Students gathered on September 28 for an Honors Lecture titled "#generations: Social Change and the Politics of Youth" given by Professor Tauna Sisco of the Sociology Department. Her lecture explored the term "generation" by delving into its construction and use in social science research, especially in contrast to previous generations, including Generation X, Baby Boomers, and the WWII or "Greatest Generation." Sisco discussed civic responsibility, voting, volunteerism, and political engagement, and presented her findings that millennials most closely resemble the WWII generation in their activism.
In describing the millennial use of social media as a pathway for social activism and movements, Sisco remarked: "These social networks, and their wide use by the millennial generation allow for 'conscious movements' that often bridge the gap between local and global politics."

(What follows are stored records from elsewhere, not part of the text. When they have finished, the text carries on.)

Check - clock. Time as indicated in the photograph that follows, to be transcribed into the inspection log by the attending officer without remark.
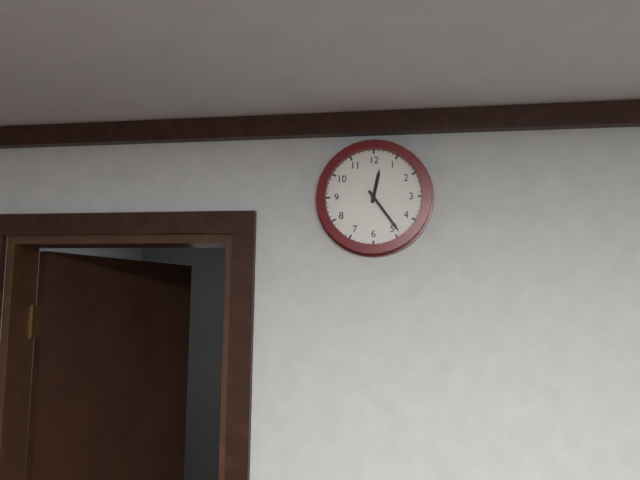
12:24
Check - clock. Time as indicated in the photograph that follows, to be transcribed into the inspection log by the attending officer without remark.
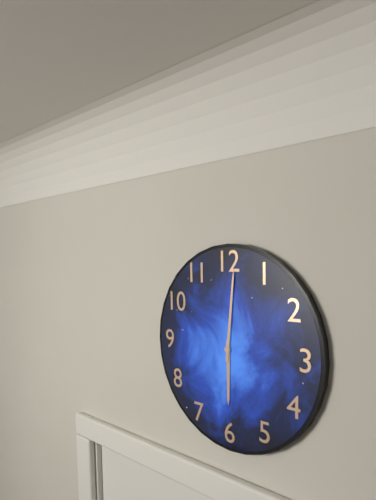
6:01
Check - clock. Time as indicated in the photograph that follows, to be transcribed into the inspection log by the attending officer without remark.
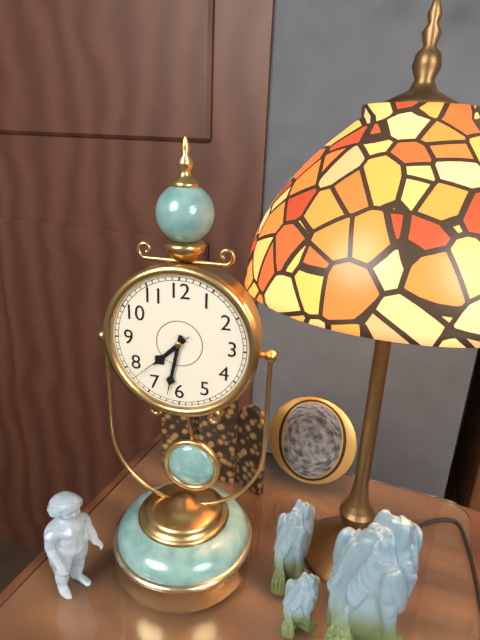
7:32:38
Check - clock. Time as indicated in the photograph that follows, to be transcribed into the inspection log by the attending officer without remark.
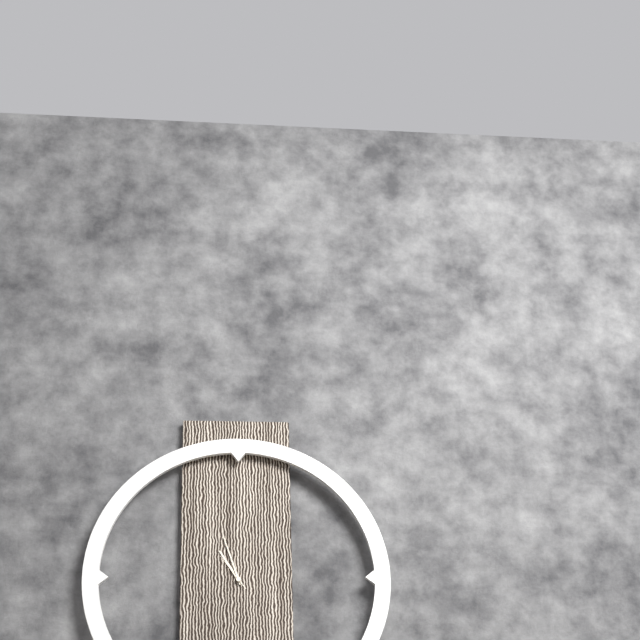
10:57
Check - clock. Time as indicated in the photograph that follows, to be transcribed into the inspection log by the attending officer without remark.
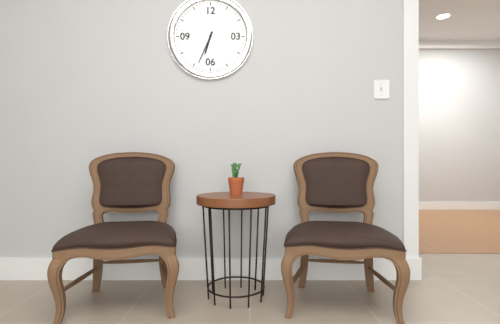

Professor Bede Bidlack of the Theology Department moderated a panel discussion on October 6 entitled "Catholic and Voting." The panel included three faculty members: Father Benedict Guevin, O.S.B., professor of Theology; Dean Christine Gustafson, Associate Dean of Faculty and professor of Politics; and Dr. Tauna Sisco. Each panelist spoke for ten minutes, before taking questions from an audience of students, faculty and friends of the college.
Panelists discussed the obligations of Catholic voters who finds points of agreement and departure on all sides. Professor Sisco addressed this challenge for many voters. "Values are not lining up from the top down, and that is why there is a level of inner turmoil in for Catholics," she said. All three panelists stressed the importance of casting a vote, even when faced with a complex dilemma.
Father Benedict described the process as a "moral obligation as Catholics to vote under the virtue and to participate in civic life as much as we are able to." In navigating this difficult decision, Dean Gustafson suggests that with faith, prayer, and a healthy dose of humility, Catholics are called to hope and reason. She maintained that elections cannot be decided on a single issue, and encouraged all informed citizens to carefully contemplate any number of issues before voting.
Students have also taken the initiative in organizing discussion among their peers during this historic political moment in American history, from straw polls to debate watch parties and an Election Watch "Voter Lab" organized by the Kevin B. Harrington Student Ambassadors.
On November 2, the Honors Colloquium Class will hold an open discussion titled "The 2016 Election and The Good Society" at 5:30 p.m. in the Living Learning Commons. The event is open to all students, and was designed by the class to provide a forum for open sharing of ideas on the election and the many voices in our democratic society.
IN THE NEWS
College experts in related subjects are being called upon to analyze breaking political events at the same time that Saint Anselm students and faculty are reflecting on Catholic perspectives and generational voices in the election. Professor Elizabeth Ossoff and Assistant Professor Chris Galdieri have respectively contributed expertise this fall on voter behavior and election trends. Neil Levesque, Executive Director of the New Hampshire Institute of Politics, continues his role as a regular commentator for media close to home and around the world.
Professor Ossoff, Chair of the Psychology Department, is a nationally-recognized observer of voter behavior. Especially during primary season in New Hampshire and certainly now with the general election a week away, Professor Ossoff is sought by such diverse media as Al Jazeera, The Los Angles Times, The Concord (N.H.) Monitor, and WTSN Radio of Dover, N.H. A recent treatise, "The Myth of the Rational Voter," explored the filters voters place upon themselves in the exercise of making political decisions. This view is addressed by this column in the Concord Monitor.
Assistant Professor Galdieri is an expert on the New Hampshire primary; at Saint Anselm, he teaches a course on the state's first-in the nation vote. Galdieri appears on media outlets from around the globe, with frequent appearances as a political analyst on WMUR-TV, the ABC affiliate in New Hampshire. When candidates stir the news cycle, Galdieri often comments, as in this recent appearance on Trump's statements about the outcome of the election.
As often (if not more) quoted than Professor Galdieri, Neil Levesque offers his insight and analysis of New Hampshire's critical role every four years in the political process as well as the state's position as a "swing state" with potential to change the balance of the U.S. Senate. Levesque is a "go-to" for media ranging from Greensboro, North Carolina and Lawrence, Massachusetts to every major U.S. television network, the Associated Press, Bloomberg Politics and Boston.com. When candidate activity prompts media to seek commentary from political experts, Levesque is frequently approached, as in this article on Reuters News Service.
This media coverage represents only a few of the hundreds of mentions of the college generated during the process of electing the next President of the United States. From the ABC News Presidential Primary Debates held here last winter and the Granite State Debates being broadcast from the NHIOP this week, to the campaign events and candidate appearances that take place almost daily on campus during the election cycle (which have featured every candidate from both parties, including nominees Hillary Clinton and Donald Trump), Saint Anselm truly becomes "America's Classroom" every four years. As a result, opportunities for civic education and engagement in the Anselmian community abound; whether politics majors, ambassadors in the Kevin B. Harrington program, or casual observers of political news, students at Saint Anselm College are part of an internationally-recognized institution and player in the world of politics.
Maggie Lynch '17 contributed to this story.